= Working data =
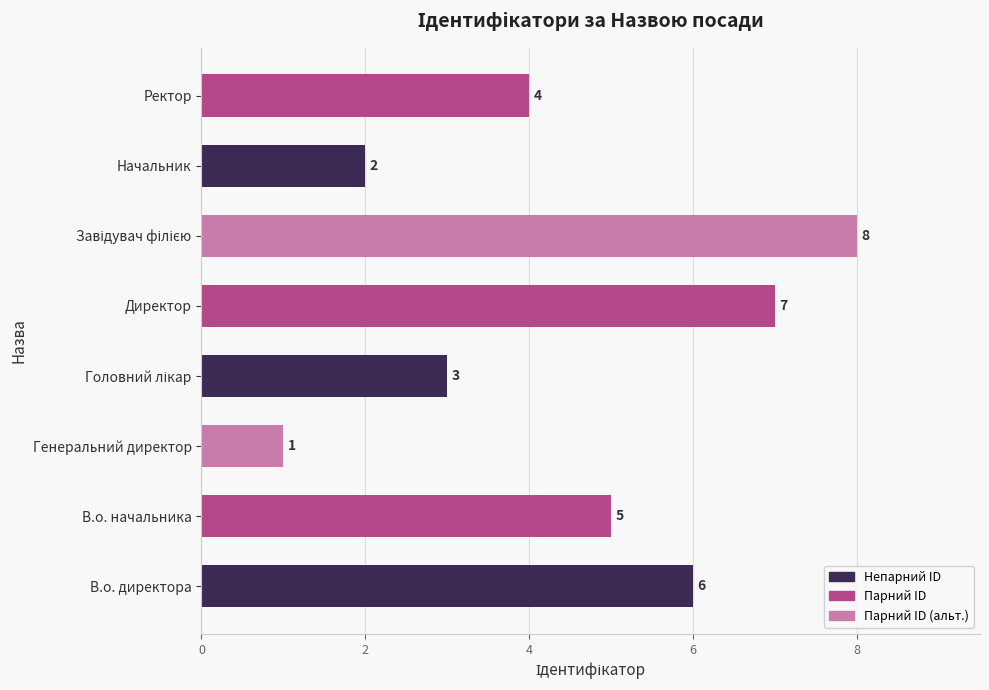

Which label corresponds to the smallest value in the chart?

Генеральний директор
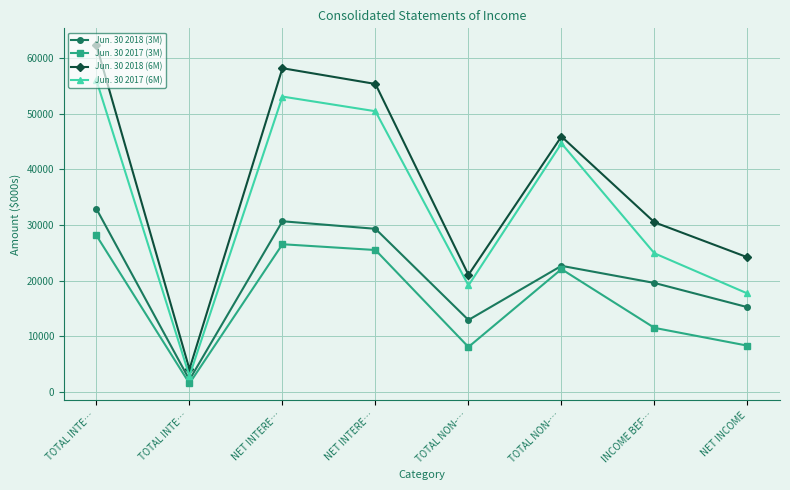

Does the chart display data point markers on the line(s)?

Yes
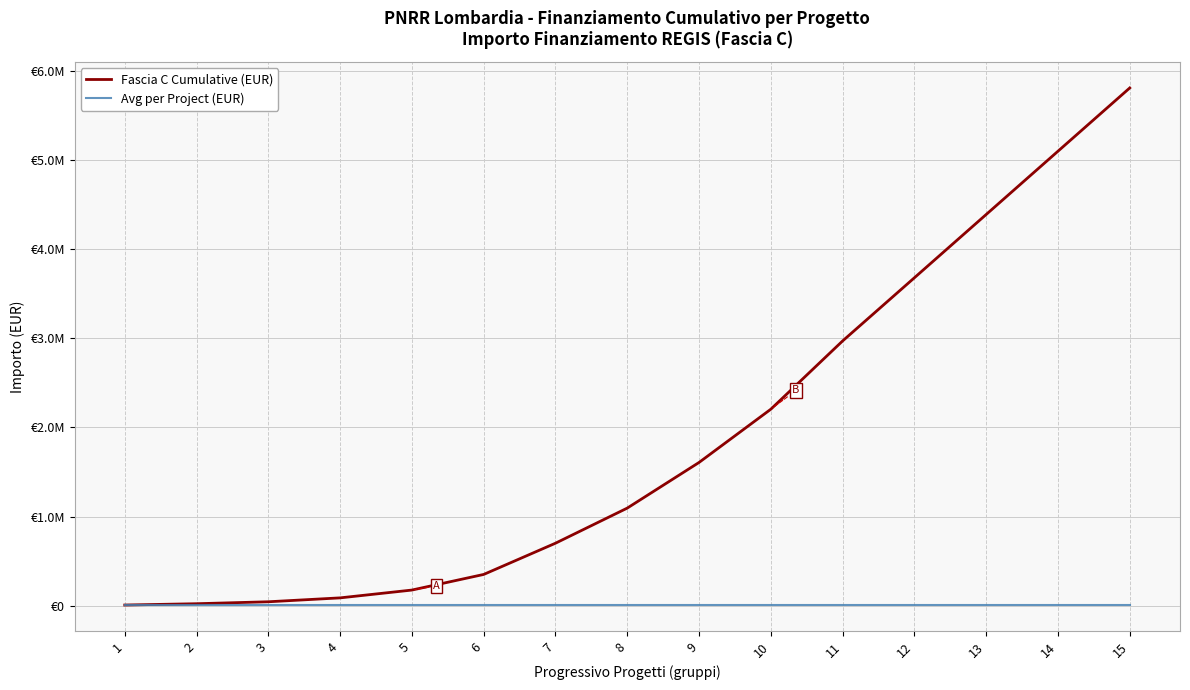

Is it true that Avg per Project (EUR) equals 12608 at 13?

False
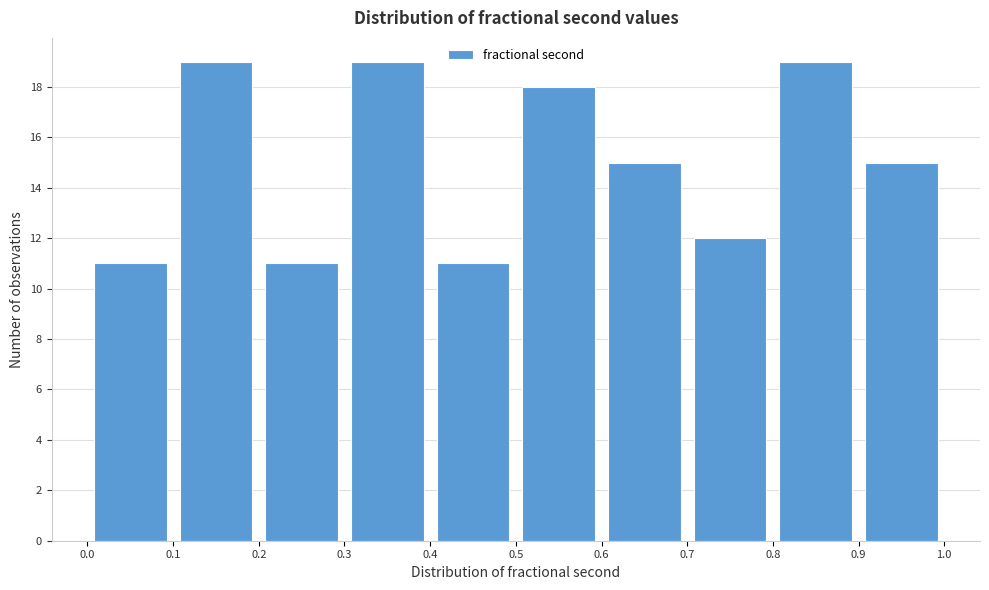

How tall is the bar that spans 0.3 to 0.4 on the x-axis? The values are not printed on the chart, so give them approximately, as read against the axis.

19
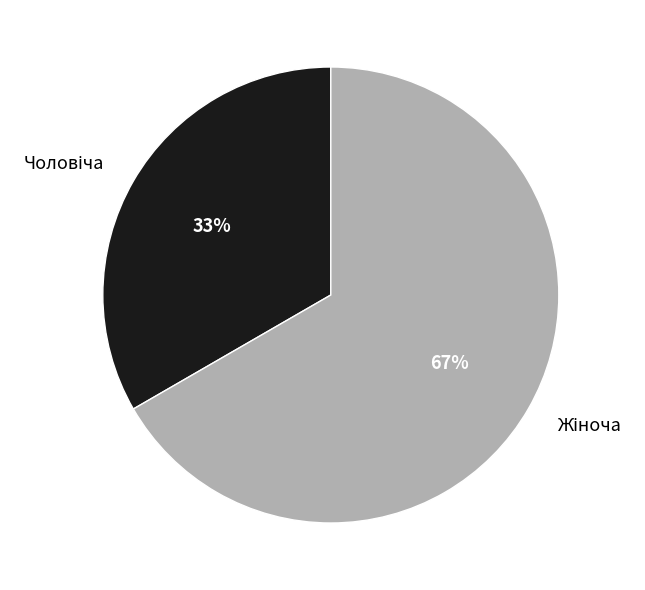

To the nearest percent, what is the average slice percentage?

50%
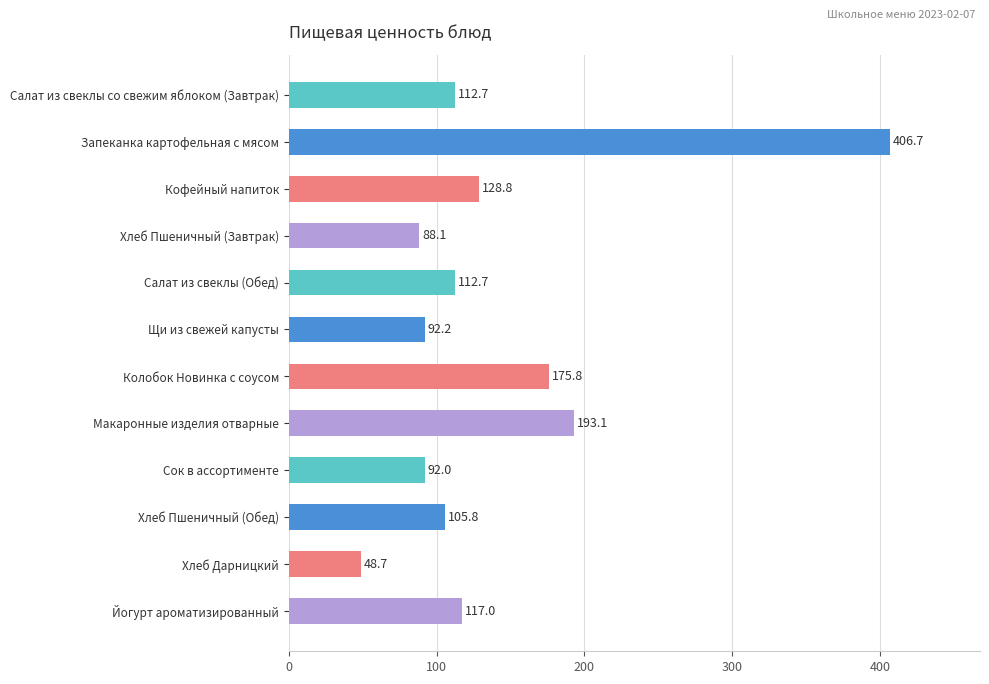

What value does the data have at Макаронные изделия отварные?

193.1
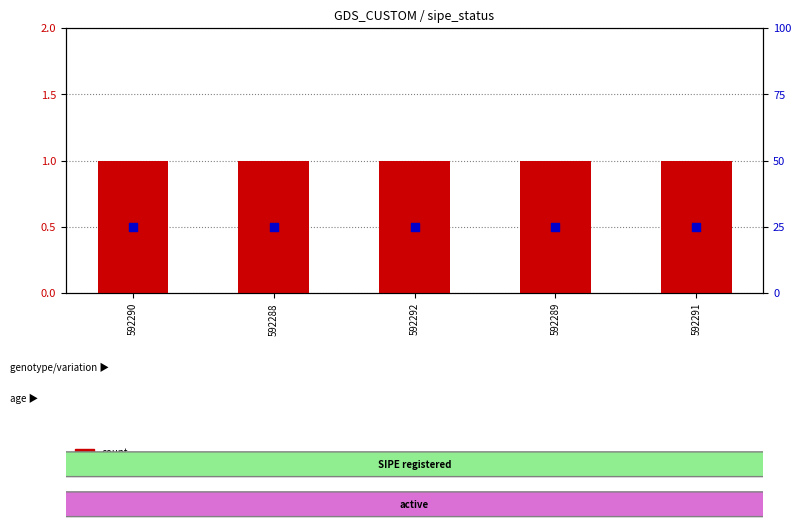

Which series has the largest total across all categories?

percentile rank within the sample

= Job item =
Rewrite everything from the line containing "What value does" down to the end of the listing as a Markdown table with the columns Row and Line. Skip blank lines and leave out the pictures.

= Solution for this task =
| Row | Line |
|---|---|
| 1 | What value does the data have at Макаронные изделия отварные? |
| 2 | 193.1 |
| 3 | Which series has the largest total across all categories? |
| 4 | percentile rank within the sample |